The schools did not comment during the meeting because of what Board President Benji Maruyama said was a pending lawsuit on the issue. But Maruyama said that the board was in full “receive mode” and “we absolutely value public education and will do the best we can do to educate all of our students.”
Kintner also stated that Superintendent Mario Basora had agreed to speak with her further on Monday to see if the two sides could reach an agreement. She is hopeful, she said during the meeting, that that can happen.
More on the story will appear in the next week’s News.
3 Responses to “Service dog to help Mills Lawn student in question”
I’m sure the school denied the request because there are so many questions and unknown factors. Just a few that come to mind: Would the school be liable for lawsuits if they deny other students service dogs with similar situations? If a service dog is being requested for comfort, how many children would be eligible? What if the dog bites someone, would the school be held liable? What if other students have allergies or are fearful of dogs? How many children or teachers would be distracted by a dog in a learning environment? Who would be required to take care of the dog by feeding it and letting it out to us the restroom? It will be interesting to see how this plays out and I’m hoping it does so without a lawsuit. Unless the dog performs a “task” other than comfort, I don’t see the school being legally required to allow the dog in the school.

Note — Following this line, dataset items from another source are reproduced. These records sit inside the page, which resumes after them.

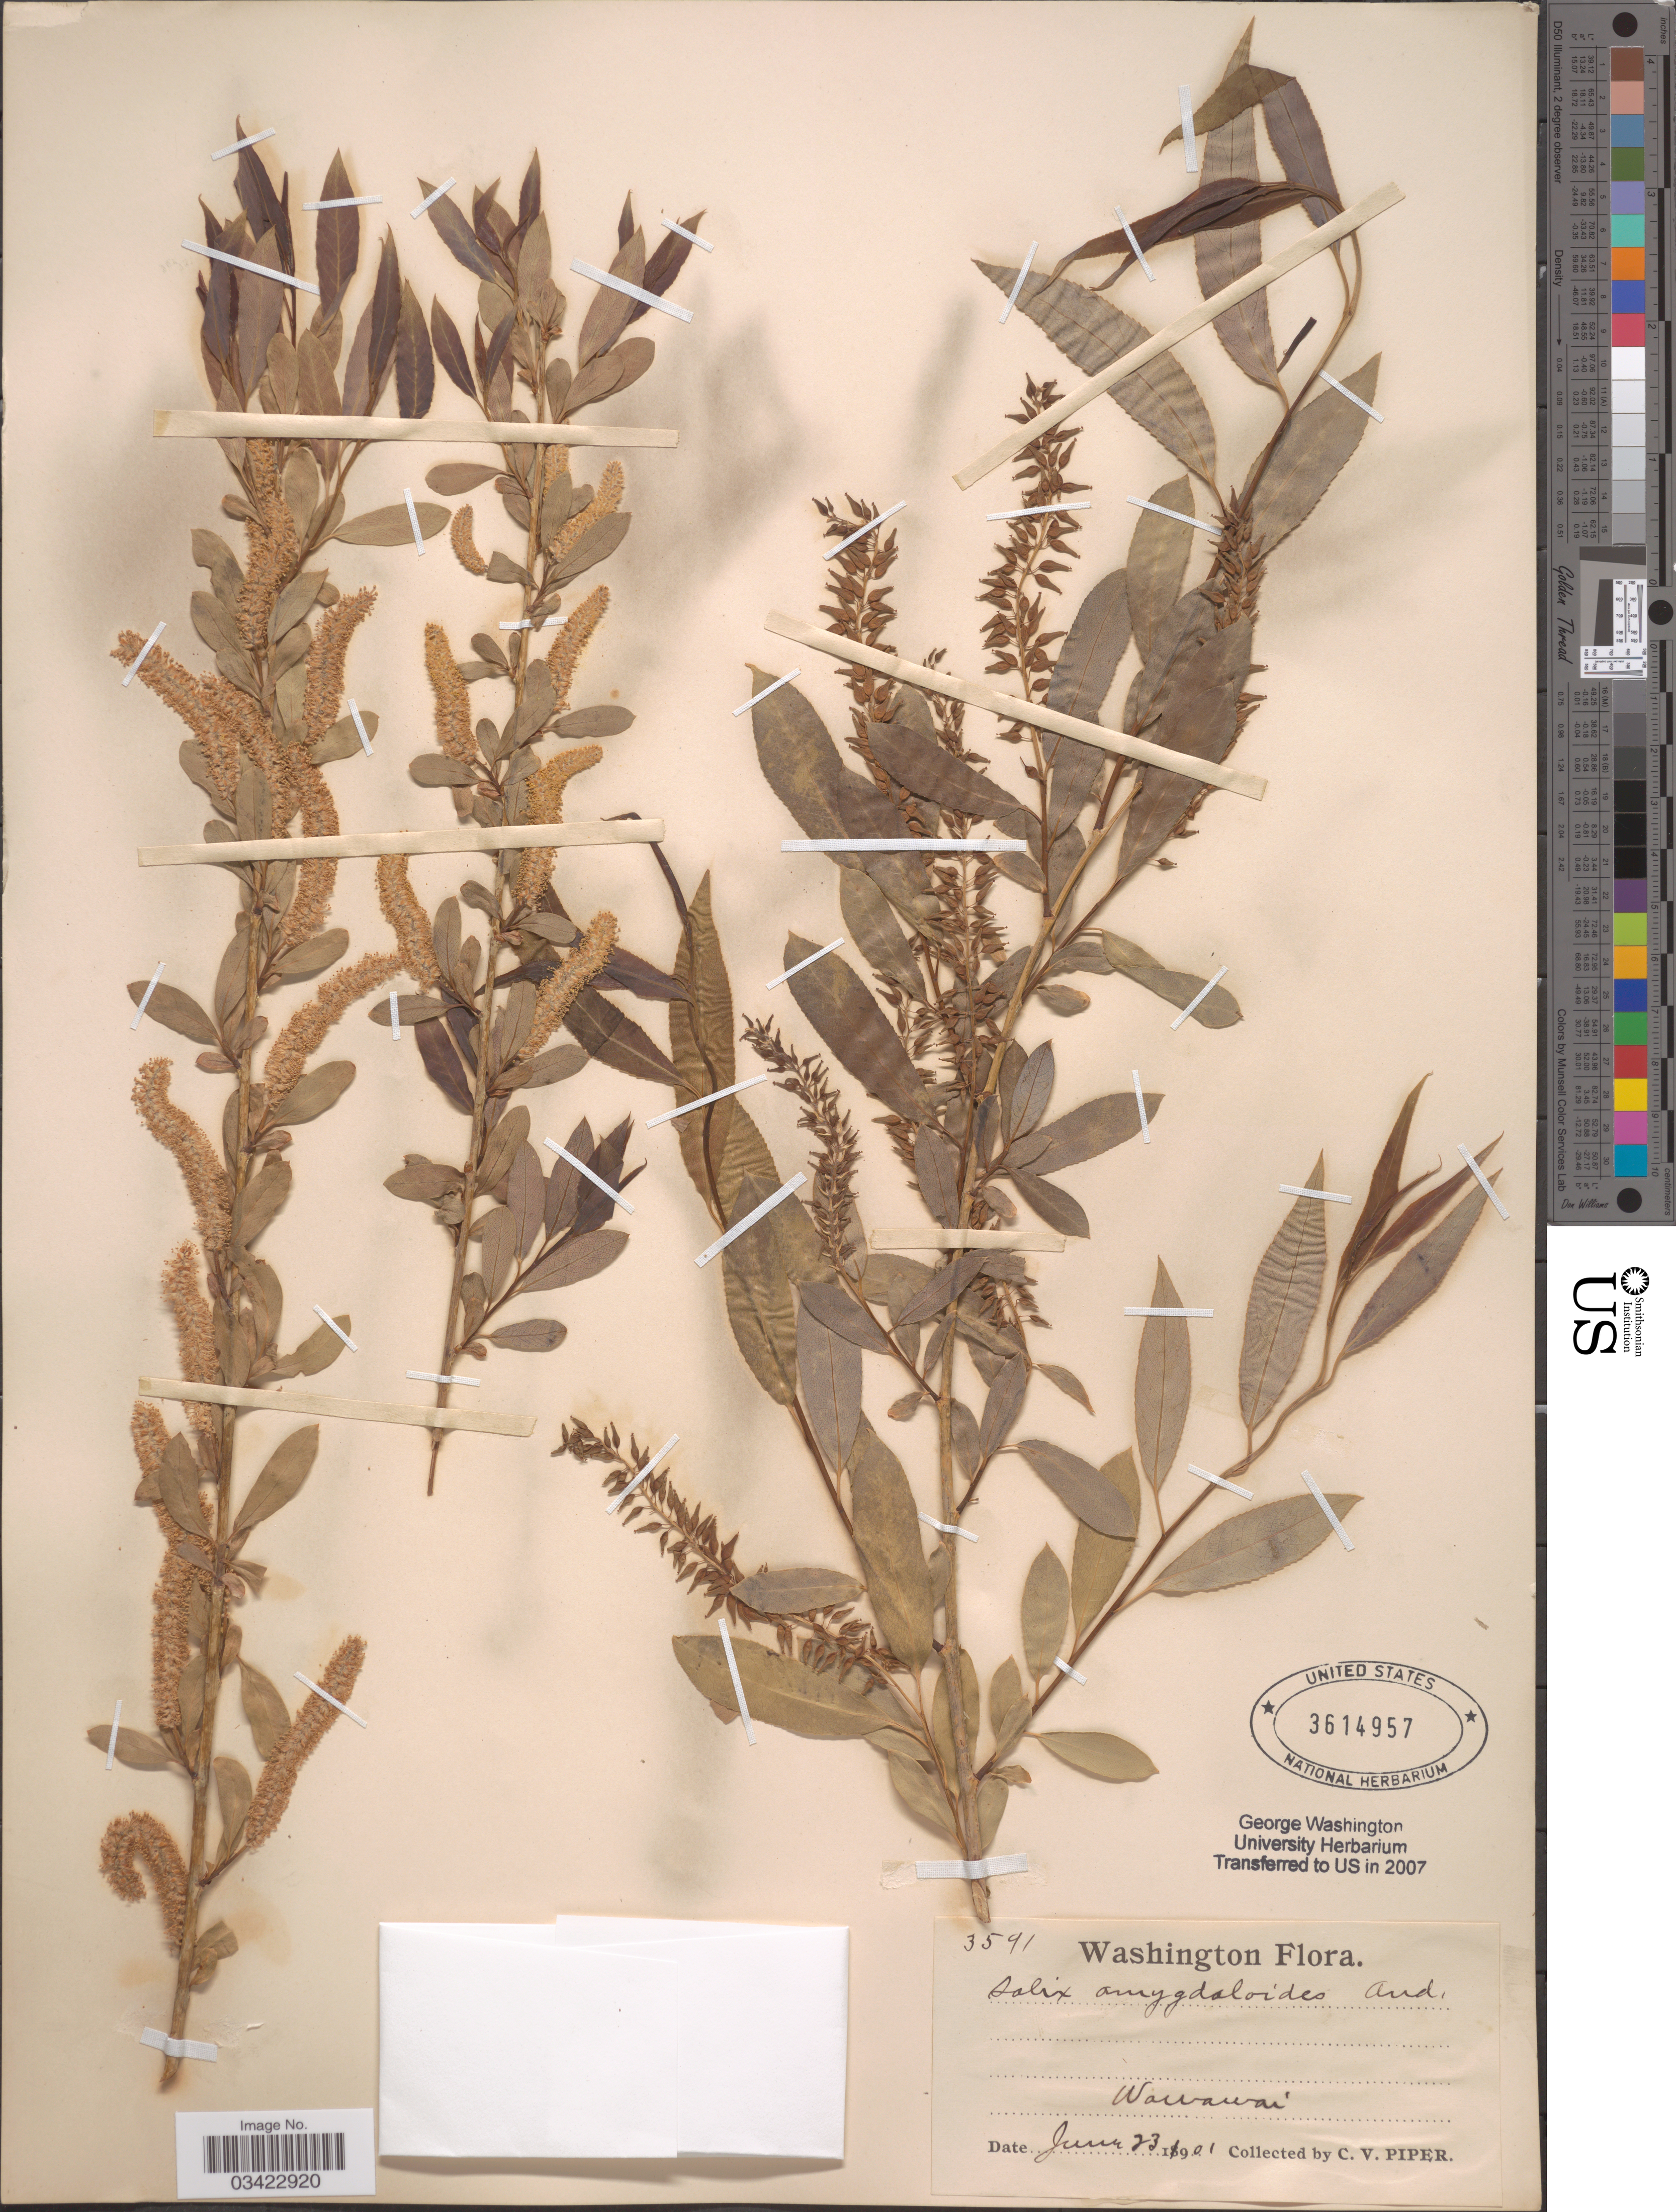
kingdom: Plantae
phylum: Tracheophyta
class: Magnoliopsida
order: Malpighiales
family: Salicaceae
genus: Salix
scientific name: Salix amygdaloides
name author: Andersson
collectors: C. V. Piper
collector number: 3591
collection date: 1901-06-23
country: United States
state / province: Washington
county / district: Whitman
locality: Wawawai.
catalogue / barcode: US 3614957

I would have to agree with Ms Thinnes re the use of a service dog to accompany a student at Mills Lawn School. As a former school board chairman in Vermont I have observed a wide variety of special needs children and this particular student is but one more example of such a student. It would indeed be a pity if this could only be resolved in court.
If the dog is a service dog helping with a physical disability, the school district would not have the authority to legally deny it due to ADA. But if the service dog is for emotional purposes, ADA doesn’t apply, though IDEA may. I would have hoped Yellow Springs would have taken a more progressive posture and allowed the service dog to be at school, or at least to give it a try! A nearby school district allowed a teacher who was training a service dog to have the service dog with her at school full-time for several months so the dog could be trained to work in a school environment. According to a teacher there who lives in Yellow Springs, “everybody enjoyed the dog being at school.”
In that case, it was the school district’s choice and that district chose to accept a service dog-in-training.
This is becoming a big issue all over and how it will all play out is unknown. But does our school district really want to spend money denying this request when the service dog could prove to be a tremendous benefit?